Here are more details about what each source file (.py) does:

  • attention_decoder: Provides classes to enapsulate the final decision stage of our AAD processing: winner take all (WTA), stepped decoder, and the state-space decoder.
  • brain_data: Reads each type of data file into a tf.dataset object, adds temporal context, and then outputs a stream of TF records for analysis by TF models.
  • brain_model: Defines the models (all extensions of tf.keras.model). This class implements the linear and DNN regressors. CCA is a similar kind of model, but defined in its own file.
  • cca: Canonical correlation analysis (CCA) implements a dual regression model, rotating both the EEG and the audio data into spaces that maximize their correlation. (Linear regression is a subset of CCA.)
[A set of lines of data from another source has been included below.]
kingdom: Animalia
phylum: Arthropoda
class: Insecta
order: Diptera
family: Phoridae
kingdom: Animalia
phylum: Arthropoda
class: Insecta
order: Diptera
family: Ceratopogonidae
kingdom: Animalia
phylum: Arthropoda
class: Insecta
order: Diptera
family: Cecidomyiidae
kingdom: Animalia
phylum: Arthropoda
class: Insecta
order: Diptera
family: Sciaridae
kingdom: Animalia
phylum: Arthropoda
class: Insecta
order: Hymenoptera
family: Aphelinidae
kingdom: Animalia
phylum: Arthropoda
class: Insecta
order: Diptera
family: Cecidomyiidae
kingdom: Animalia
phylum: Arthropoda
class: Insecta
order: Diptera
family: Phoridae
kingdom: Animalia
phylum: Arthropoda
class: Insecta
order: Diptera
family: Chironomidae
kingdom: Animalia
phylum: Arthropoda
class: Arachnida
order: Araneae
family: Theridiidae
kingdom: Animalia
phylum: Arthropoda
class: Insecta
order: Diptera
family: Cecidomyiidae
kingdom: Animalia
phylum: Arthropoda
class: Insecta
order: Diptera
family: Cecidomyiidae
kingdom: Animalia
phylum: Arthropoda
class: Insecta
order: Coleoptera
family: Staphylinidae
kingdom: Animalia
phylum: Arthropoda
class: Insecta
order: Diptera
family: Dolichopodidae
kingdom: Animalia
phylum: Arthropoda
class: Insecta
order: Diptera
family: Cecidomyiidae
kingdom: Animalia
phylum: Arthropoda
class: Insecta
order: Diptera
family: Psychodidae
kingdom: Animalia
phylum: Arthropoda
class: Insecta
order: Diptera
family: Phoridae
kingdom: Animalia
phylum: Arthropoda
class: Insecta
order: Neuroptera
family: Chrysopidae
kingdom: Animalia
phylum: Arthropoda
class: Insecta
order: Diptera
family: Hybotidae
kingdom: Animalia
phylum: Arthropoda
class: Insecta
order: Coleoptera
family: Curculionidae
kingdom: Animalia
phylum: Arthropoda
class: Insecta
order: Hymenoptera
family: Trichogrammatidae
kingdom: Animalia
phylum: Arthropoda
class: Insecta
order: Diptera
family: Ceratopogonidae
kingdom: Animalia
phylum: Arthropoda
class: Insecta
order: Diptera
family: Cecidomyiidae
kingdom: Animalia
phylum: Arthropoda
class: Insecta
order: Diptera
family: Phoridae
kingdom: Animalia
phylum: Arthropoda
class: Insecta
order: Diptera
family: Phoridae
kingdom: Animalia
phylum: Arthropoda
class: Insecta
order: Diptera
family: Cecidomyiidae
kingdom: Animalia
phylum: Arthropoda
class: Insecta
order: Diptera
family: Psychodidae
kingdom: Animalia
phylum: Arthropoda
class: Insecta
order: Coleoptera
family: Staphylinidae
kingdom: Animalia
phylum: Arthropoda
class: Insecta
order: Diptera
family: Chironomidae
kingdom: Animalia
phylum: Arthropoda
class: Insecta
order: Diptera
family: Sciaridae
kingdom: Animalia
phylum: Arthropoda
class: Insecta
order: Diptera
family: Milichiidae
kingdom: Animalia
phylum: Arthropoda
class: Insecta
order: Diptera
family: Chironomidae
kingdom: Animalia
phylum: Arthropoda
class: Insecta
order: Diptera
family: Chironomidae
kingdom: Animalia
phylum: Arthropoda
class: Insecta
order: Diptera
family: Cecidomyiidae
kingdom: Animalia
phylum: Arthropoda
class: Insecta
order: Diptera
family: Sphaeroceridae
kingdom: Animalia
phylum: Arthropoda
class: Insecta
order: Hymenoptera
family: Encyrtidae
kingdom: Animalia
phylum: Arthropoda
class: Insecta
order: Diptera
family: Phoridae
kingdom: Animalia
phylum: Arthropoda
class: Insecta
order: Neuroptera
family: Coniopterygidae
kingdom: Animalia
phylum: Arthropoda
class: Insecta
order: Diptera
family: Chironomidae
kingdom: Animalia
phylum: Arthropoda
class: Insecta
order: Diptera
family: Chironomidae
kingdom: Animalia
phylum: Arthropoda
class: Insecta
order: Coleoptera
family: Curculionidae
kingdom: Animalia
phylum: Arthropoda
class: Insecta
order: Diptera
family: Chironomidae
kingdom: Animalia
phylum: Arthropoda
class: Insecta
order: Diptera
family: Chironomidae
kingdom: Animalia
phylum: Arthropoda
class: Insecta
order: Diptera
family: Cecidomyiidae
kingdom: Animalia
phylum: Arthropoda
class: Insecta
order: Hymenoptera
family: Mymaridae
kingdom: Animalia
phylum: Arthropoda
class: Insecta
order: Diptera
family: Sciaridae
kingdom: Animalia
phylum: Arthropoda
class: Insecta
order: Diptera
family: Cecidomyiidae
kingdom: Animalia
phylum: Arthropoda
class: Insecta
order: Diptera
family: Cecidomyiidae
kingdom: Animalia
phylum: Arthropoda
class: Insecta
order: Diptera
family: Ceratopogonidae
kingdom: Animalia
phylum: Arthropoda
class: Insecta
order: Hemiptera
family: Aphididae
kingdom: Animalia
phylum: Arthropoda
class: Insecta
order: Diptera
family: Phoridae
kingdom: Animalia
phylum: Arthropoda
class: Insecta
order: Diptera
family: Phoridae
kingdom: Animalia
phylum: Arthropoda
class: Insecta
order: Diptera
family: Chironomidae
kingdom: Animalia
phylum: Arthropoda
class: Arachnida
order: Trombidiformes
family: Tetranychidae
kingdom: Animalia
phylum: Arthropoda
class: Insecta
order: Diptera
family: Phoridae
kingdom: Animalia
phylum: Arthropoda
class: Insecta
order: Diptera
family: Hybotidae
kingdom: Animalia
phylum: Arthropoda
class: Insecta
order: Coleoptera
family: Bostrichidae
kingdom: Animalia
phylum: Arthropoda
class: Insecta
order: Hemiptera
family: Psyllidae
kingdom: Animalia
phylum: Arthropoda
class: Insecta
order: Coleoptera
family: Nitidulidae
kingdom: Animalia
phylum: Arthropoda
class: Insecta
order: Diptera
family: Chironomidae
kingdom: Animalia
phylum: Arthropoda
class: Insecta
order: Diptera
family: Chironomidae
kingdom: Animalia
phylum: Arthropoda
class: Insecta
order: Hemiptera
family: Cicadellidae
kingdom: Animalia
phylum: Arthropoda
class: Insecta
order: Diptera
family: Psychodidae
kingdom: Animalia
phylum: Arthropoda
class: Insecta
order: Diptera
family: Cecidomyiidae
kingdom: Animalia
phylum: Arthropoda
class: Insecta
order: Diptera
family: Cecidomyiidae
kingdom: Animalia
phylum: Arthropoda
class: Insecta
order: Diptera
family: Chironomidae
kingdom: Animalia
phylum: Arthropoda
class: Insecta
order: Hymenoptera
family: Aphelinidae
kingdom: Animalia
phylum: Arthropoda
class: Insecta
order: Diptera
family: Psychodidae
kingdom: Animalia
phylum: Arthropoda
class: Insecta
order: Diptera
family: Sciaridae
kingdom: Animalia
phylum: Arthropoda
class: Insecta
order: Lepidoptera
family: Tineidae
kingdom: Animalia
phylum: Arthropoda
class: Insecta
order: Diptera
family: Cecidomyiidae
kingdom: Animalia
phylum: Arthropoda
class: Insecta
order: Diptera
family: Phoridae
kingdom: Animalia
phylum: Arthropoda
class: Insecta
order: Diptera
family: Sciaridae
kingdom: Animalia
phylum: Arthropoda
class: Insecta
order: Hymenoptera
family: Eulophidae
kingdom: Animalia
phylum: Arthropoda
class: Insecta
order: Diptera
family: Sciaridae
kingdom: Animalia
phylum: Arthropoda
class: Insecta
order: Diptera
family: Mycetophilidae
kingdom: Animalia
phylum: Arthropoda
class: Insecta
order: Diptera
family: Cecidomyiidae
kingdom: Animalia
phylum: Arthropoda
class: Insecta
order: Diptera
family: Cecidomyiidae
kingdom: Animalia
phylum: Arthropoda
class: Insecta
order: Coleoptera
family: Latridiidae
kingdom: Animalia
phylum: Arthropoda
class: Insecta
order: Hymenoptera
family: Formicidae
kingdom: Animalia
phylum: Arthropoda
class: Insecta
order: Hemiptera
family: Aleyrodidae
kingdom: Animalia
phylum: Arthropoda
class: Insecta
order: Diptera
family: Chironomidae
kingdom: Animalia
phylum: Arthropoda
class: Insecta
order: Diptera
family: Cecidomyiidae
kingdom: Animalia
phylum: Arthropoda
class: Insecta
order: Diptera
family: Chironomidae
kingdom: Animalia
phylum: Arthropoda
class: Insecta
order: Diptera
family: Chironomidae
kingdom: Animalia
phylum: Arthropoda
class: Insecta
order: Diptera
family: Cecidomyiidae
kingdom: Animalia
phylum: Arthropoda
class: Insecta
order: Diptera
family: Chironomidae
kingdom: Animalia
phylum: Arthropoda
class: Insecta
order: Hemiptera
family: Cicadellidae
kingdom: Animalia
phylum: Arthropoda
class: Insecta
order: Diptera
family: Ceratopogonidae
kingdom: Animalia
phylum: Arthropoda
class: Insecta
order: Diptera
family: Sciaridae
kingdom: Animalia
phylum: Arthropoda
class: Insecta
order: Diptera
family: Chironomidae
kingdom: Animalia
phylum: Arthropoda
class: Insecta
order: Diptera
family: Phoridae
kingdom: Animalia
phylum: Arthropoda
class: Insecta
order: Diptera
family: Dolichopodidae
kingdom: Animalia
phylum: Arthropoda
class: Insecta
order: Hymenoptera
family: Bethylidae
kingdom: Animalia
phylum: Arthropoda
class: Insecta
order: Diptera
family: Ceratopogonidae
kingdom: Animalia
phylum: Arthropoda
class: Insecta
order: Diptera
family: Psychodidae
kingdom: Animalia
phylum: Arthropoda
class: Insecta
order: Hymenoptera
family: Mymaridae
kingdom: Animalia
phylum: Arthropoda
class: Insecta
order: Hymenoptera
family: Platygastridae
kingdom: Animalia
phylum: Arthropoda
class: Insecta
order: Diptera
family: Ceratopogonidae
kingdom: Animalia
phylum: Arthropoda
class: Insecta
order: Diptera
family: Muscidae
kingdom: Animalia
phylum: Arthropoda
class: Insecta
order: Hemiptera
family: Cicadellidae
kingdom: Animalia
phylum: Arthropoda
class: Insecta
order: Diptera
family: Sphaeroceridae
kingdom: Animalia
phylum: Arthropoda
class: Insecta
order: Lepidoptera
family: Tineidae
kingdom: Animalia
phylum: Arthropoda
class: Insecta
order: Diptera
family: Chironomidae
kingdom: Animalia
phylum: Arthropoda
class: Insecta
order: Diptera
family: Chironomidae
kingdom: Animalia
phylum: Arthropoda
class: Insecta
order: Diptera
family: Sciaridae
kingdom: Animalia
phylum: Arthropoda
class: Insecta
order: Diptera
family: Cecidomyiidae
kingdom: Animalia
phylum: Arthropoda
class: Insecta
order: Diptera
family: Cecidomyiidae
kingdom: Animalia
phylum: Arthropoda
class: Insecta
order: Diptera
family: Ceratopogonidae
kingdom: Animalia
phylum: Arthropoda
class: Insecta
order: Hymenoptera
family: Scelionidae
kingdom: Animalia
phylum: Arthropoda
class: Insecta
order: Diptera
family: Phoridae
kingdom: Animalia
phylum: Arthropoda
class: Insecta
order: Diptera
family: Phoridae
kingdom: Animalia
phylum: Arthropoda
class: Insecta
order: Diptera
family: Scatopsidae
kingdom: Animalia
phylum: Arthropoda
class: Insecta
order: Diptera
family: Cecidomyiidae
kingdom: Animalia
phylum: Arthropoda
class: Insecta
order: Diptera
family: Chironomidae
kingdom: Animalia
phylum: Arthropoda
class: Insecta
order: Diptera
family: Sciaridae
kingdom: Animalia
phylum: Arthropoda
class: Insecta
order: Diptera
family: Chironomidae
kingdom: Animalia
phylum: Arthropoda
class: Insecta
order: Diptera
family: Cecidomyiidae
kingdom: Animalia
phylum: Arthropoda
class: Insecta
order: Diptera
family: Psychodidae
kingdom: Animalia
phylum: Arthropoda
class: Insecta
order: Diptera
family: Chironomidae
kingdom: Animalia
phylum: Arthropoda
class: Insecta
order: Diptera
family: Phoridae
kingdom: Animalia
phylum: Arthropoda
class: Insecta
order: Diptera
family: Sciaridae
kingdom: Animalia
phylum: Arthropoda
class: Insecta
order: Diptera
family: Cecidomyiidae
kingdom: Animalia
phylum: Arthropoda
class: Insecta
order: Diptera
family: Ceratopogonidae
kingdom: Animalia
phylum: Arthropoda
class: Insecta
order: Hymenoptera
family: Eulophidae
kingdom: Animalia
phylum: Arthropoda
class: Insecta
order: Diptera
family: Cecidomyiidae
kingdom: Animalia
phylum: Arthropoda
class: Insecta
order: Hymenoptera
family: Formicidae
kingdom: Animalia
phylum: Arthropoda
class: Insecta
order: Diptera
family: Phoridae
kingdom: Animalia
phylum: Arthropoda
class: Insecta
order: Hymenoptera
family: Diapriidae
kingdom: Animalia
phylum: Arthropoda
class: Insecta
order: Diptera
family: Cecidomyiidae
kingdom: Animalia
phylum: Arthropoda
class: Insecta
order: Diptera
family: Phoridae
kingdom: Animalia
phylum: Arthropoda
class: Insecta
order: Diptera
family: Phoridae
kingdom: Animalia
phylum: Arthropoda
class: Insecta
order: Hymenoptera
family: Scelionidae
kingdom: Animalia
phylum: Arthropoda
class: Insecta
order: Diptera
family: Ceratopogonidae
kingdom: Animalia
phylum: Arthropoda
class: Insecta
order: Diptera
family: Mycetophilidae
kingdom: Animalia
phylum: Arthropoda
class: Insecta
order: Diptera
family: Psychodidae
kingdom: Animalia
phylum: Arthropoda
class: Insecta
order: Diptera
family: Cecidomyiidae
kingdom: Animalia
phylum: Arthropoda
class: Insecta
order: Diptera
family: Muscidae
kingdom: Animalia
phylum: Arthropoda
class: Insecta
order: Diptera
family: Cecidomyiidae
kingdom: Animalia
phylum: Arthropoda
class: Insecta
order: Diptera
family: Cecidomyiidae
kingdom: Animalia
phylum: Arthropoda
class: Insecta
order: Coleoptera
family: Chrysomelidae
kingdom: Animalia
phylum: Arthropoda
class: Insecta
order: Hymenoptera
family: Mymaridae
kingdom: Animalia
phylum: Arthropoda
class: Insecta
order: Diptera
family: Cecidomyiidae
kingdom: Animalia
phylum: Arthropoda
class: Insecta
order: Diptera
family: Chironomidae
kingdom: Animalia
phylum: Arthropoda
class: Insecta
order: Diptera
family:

  • decoding: A main program that collects the parameters, creates the necessary brain_data, feeds it to the brain_model, and collects results. It gives both training and testing results. It is also used, after running the regression_launch & analysis job, to build the final model. It uses the scaled_lda code to create the final LDA model.
  • infer: A program that handles all the final stage of AAD inference. It loads a predefined model, and calls the attention_decoder routine to make a decision about which source is being attended. This implements the WTA, stepped and SSD decisions.
  • regression: Runs one part of leave-one-out test of the AAD decoder. This calls the decoding routine to do the real work, to train on all but the test trial and testing performance with the trest file. This program is also used as a software regression test, running periodically to make sure our results on external datasets have not changed.
  • regression_launch & regression_analysis: This describe the XManager job that launches a hyperparameter search, over the outer product of defined parameters, and for all test files in a leave-one-out paradigm. Each job that is launched is one decoding job. The analysis routine then find the best set of parameters. These are stored as a "model," which is then read in as a flagfile in later runs of the decoding program.
  • result_store: A set of routines that make it easy to buffer data streams (results) which have different block sizes (like the input batches, and the correlation windows.)
  • scaled_lda: Implements the linear-discriminant analysis (LDA) that we use to convert the multidimensional data that comes out of CCA into a scalar decision.

Not shown above are the preprocess and ingest routines that put the raw EEG data into .tfrecord format.